Down to the final line, print each entry exactly.

------------------------------------------------------------

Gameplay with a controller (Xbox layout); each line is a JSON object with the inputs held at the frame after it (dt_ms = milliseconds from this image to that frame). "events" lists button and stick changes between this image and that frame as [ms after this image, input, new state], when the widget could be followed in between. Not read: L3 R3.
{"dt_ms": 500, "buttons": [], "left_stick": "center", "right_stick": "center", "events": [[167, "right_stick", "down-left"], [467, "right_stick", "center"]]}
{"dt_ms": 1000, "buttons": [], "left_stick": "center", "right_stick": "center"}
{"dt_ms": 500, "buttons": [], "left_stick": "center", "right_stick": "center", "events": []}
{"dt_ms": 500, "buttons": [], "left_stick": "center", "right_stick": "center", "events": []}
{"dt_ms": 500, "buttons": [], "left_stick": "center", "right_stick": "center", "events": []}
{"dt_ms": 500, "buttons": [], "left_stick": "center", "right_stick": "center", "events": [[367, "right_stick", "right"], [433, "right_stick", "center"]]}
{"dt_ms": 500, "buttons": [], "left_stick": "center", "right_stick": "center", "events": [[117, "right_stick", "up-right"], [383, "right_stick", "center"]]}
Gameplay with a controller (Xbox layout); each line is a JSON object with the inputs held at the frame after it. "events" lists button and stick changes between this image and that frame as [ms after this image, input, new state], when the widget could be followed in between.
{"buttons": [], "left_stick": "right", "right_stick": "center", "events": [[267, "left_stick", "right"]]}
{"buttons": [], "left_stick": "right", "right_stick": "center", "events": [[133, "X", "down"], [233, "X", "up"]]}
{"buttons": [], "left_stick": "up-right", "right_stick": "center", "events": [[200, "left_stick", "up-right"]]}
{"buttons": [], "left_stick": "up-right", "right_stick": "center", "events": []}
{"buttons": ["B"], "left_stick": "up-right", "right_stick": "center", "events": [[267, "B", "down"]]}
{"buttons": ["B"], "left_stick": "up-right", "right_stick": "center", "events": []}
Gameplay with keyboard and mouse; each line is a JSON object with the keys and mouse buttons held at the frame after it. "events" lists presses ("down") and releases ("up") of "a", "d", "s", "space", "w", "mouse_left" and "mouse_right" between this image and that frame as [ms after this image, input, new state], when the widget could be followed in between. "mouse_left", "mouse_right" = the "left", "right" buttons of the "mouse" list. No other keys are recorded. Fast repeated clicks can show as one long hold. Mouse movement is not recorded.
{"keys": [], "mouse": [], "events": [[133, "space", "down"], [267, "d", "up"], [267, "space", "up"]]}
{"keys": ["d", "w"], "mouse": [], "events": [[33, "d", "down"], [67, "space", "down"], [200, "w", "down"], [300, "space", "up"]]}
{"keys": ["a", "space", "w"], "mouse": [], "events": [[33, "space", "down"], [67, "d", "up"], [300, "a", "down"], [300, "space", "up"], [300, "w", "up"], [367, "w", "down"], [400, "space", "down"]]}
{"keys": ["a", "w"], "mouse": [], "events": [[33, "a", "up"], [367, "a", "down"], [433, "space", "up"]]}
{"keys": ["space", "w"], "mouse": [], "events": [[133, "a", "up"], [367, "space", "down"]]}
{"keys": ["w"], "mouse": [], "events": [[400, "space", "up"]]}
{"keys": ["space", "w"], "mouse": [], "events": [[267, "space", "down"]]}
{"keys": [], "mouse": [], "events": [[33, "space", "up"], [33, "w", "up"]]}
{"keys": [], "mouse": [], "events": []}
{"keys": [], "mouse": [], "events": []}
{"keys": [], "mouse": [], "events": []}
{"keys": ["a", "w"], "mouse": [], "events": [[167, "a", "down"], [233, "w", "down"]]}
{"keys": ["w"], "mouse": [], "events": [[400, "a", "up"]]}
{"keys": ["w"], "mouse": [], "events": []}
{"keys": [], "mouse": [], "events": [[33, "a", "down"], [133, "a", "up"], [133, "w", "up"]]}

------------------------------------------------------------

> Written answer:
Gameplay with a controller (Xbox layout); each line is a JSON object with the inputs held at the frame after it (dt_ms = milliseconds from this image to that frame). "events" lists button and stick changes between this image and that frame as [ms after this image, input, new state], when the widget could be followed in between. Not read: L3 R3.
{"dt_ms": 500, "buttons": [], "left_stick": "center", "right_stick": "center", "events": [[167, "right_stick", "down-left"], [467, "right_stick", "center"]]}
{"dt_ms": 1000, "buttons": [], "left_stick": "center", "right_stick": "center"}
{"dt_ms": 500, "buttons": [], "left_stick": "center", "right_stick": "center", "events": []}
{"dt_ms": 500, "buttons": [], "left_stick": "center", "right_stick": "center", "events": []}
{"dt_ms": 500, "buttons": [], "left_stick": "center", "right_stick": "center", "events": []}
{"dt_ms": 500, "buttons": [], "left_stick": "center", "right_stick": "center", "events": [[367, "right_stick", "right"], [433, "right_stick", "center"]]}
{"dt_ms": 500, "buttons": [], "left_stick": "center", "right_stick": "center", "events": [[117, "right_stick", "up-right"], [383, "right_stick", "center"]]}
Gameplay with a controller (Xbox layout); each line is a JSON object with the inputs held at the frame after it. "events" lists button and stick changes between this image and that frame as [ms after this image, input, new state], when the widget could be followed in between.
{"buttons": [], "left_stick": "right", "right_stick": "center", "events": [[267, "left_stick", "right"]]}
{"buttons": [], "left_stick": "right", "right_stick": "center", "events": [[133, "X", "down"], [233, "X", "up"]]}
{"buttons": [], "left_stick": "up-right", "right_stick": "center", "events": [[200, "left_stick", "up-right"]]}
{"buttons": [], "left_stick": "up-right", "right_stick": "center", "events": []}
{"buttons": ["B"], "left_stick": "up-right", "right_stick": "center", "events": [[267, "B", "down"]]}
{"buttons": ["B"], "left_stick": "up-right", "right_stick": "center", "events": []}
Gameplay with keyboard and mouse; each line is a JSON object with the keys and mouse buttons held at the frame after it. "events" lists presses ("down") and releases ("up") of "a", "d", "s", "space", "w", "mouse_left" and "mouse_right" between this image and that frame as [ms after this image, input, new state], when the widget could be followed in between. "mouse_left", "mouse_right" = the "left", "right" buttons of the "mouse" list. No other keys are recorded. Fast repeated clicks can show as one long hold. Mouse movement is not recorded.
{"keys": [], "mouse": [], "events": [[133, "space", "down"], [267, "d", "up"], [267, "space", "up"]]}
{"keys": ["d", "w"], "mouse": [], "events": [[33, "d", "down"], [67, "space", "down"], [200, "w", "down"], [300, "space", "up"]]}
{"keys": ["a", "space", "w"], "mouse": [], "events": [[33, "space", "down"], [67, "d", "up"], [300, "a", "down"], [300, "space", "up"], [300, "w", "up"], [367, "w", "down"], [400, "space", "down"]]}
{"keys": ["a", "w"], "mouse": [], "events": [[33, "a", "up"], [367, "a", "down"], [433, "space", "up"]]}
{"keys": ["space", "w"], "mouse": [], "events": [[133, "a", "up"], [367, "space", "down"]]}
{"keys": ["w"], "mouse": [], "events": [[400, "space", "up"]]}
{"keys": ["space", "w"], "mouse": [], "events": [[267, "space", "down"]]}
{"keys": [], "mouse": [], "events": [[33, "space", "up"], [33, "w", "up"]]}
{"keys": [], "mouse": [], "events": []}
{"keys": [], "mouse": [], "events": []}
{"keys": [], "mouse": [], "events": []}
{"keys": ["a", "w"], "mouse": [], "events": [[167, "a", "down"], [233, "w", "down"]]}
{"keys": ["w"], "mouse": [], "events": [[400, "a", "up"]]}
{"keys": ["w"], "mouse": [], "events": []}
{"keys": [], "mouse": [], "events": [[33, "a", "down"], [133, "a", "up"], [133, "w", "up"]]}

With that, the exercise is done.